++++ Document section ++++

26 Feb – The Spoken Word: Marjorie Kanter, Paul Hench, and Sarah Pollard

“Poetry is an echo, asking a shadow to dance.

– Carl Sandburg

26 Feb - The Spoken Word: Marjorie Kanter, Paul Hench, and Sarah Pollard

—1 of 3—

 

on the roof of casa del rio
he tapped his fingers along my palm and said,
I see a happy running girl.
rolling hard he fell asleep
almost instantly, holding me.
I woke alone to gray light and children singing
outside. a cat walking along the wall,
under a tangerine branch. bees.
how far would I travel just trying to induce flying.

Sarah is a poet from Nebraska whose multi-layered works attempt to penetrate and electrify emotional space with a combination of self-expression, wordplay, and myth. Sarah was part of the former Nebraska poetry collective SP CE, and she is interested in alternative and informal poetry that exists among friends and in digital realms.

 

—2 of 3—

WHAT WAS A MAN’S

Grandma Zelenka
I’m here by your side
Help me understand
Why you lived and died
In this forsaken land
How you and your family
Wound up in this hole
Made of coal and sand

What was a man’s, was a man’s
He was free to wander
What was his wife’s, was also his
To squander

Eleanor Zelenka
Your great-grandmother
Inherited a sum
From her own mother
But Vaclav Zelenka,
Your great-granddad
Lost every last cent
That his wife once had

What was a man’s, was a man’s
He was here to ramble
What was his wife’s, was also his
To gamble

A bleak and ugly place
To which we came
But coal was the future
The name of the game
We came to Wyoming
Cause we were told
Our fortune was written
In the blackness of coal

What was a man’s, was a man’s
He could try an’ make it
What was his wife’s, was also his
He’d just take it

Paul Hench is a teacher (English and Drumming), writer (author of the Twiggy series, books designed to teach English to children through storytelling), musician (drummer and percussionist, currently playing with The Maintenant), and lyric writer. Paul’s lyrics and poetry tell his own story, but go back several generations, delving into the stories of his parents and grandparents (who emigrated from Croatia to Wyoming) asking interrelated questions, like, Where do I come from?, Where am I going? and Why?

You may connect with Paul on Facebook and find out more about his band here.

 

—3 of 3—

Marjorie Kanter will present her new book “Small Talk”, a collection of short literary or poem-like pieces, hybridities, essences and stories, largely based on real experience observed and/or participated in.  “Small Talk plays like jazz music with improvisations, melody and different tempos. It is a compilation of her work imagined, experienced, written and rewritten.”

++++ Excerpted data ++++

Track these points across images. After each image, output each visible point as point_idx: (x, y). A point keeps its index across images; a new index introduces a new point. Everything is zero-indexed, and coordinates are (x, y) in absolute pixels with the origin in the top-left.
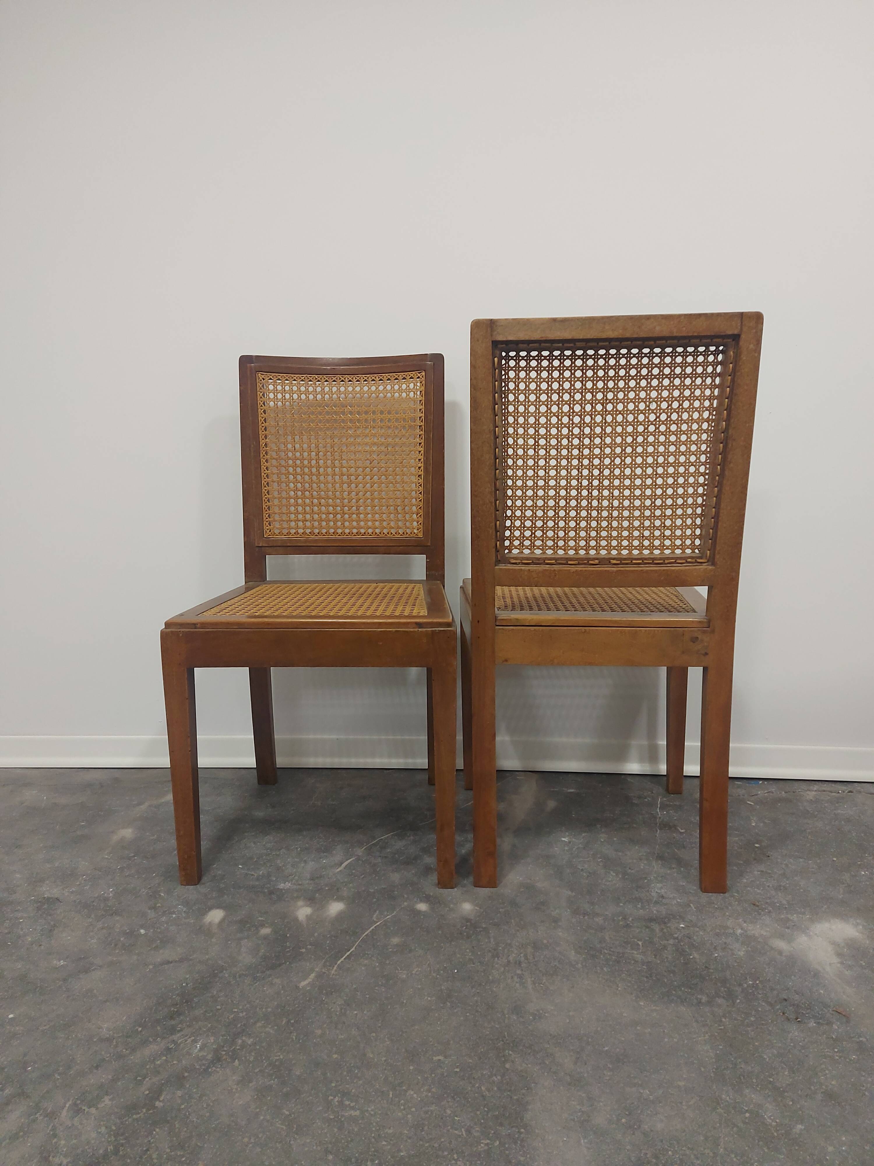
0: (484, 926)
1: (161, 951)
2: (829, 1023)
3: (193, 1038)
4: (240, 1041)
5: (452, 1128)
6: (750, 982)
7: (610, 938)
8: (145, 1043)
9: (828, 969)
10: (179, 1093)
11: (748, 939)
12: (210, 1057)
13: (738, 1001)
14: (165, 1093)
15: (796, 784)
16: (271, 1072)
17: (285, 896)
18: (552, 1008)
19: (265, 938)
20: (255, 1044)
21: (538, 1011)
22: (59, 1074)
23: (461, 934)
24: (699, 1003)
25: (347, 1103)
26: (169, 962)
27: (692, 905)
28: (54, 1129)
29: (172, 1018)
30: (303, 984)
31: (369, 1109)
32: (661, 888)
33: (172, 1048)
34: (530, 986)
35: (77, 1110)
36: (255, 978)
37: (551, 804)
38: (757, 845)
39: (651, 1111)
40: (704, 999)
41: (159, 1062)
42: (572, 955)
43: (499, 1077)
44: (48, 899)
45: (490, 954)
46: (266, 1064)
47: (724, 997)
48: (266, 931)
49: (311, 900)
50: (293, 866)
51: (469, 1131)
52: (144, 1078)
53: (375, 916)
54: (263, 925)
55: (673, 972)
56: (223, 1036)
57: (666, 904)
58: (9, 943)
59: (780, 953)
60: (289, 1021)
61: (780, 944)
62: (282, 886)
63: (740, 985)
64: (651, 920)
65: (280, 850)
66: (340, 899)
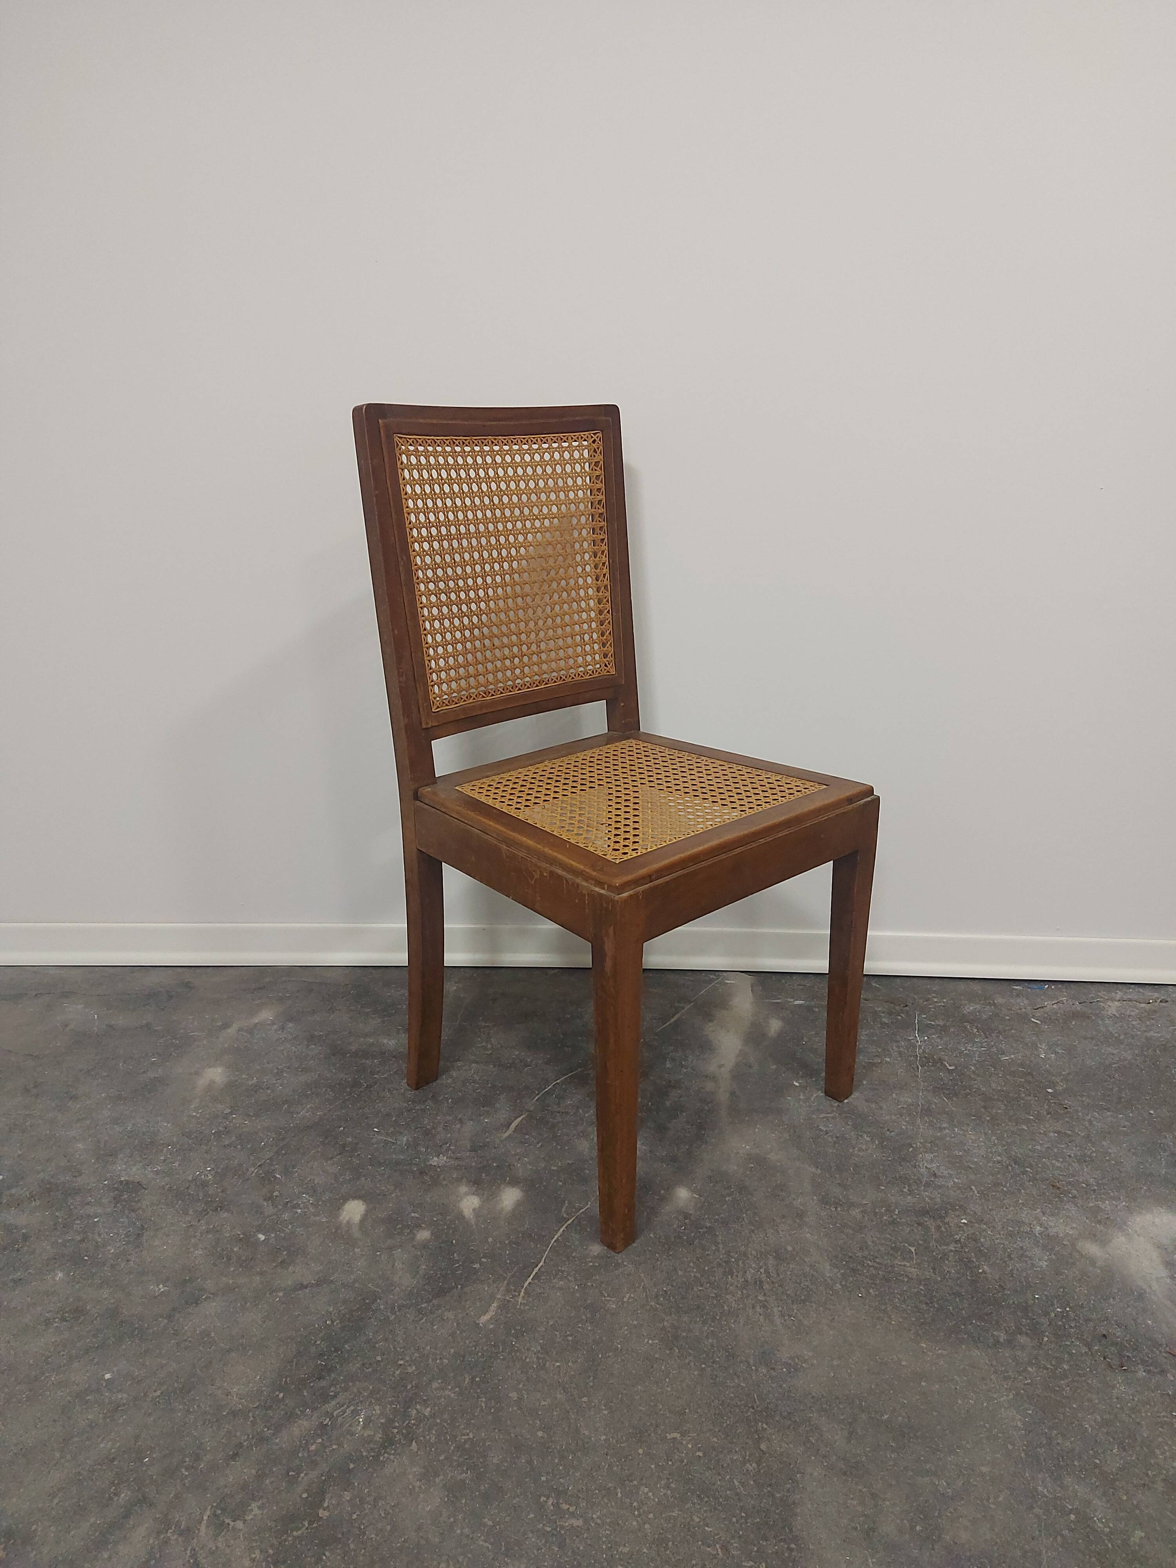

++++

* **Task to carry out**
Reproduce word for word the passage of the spoken word poetry page from "I woke alone" to "to induce flying.".

* **The completed task**
I woke alone to gray light and children singing
outside. a cat walking along the wall,
under a tangerine branch. bees.
how far would I travel just trying to induce flying.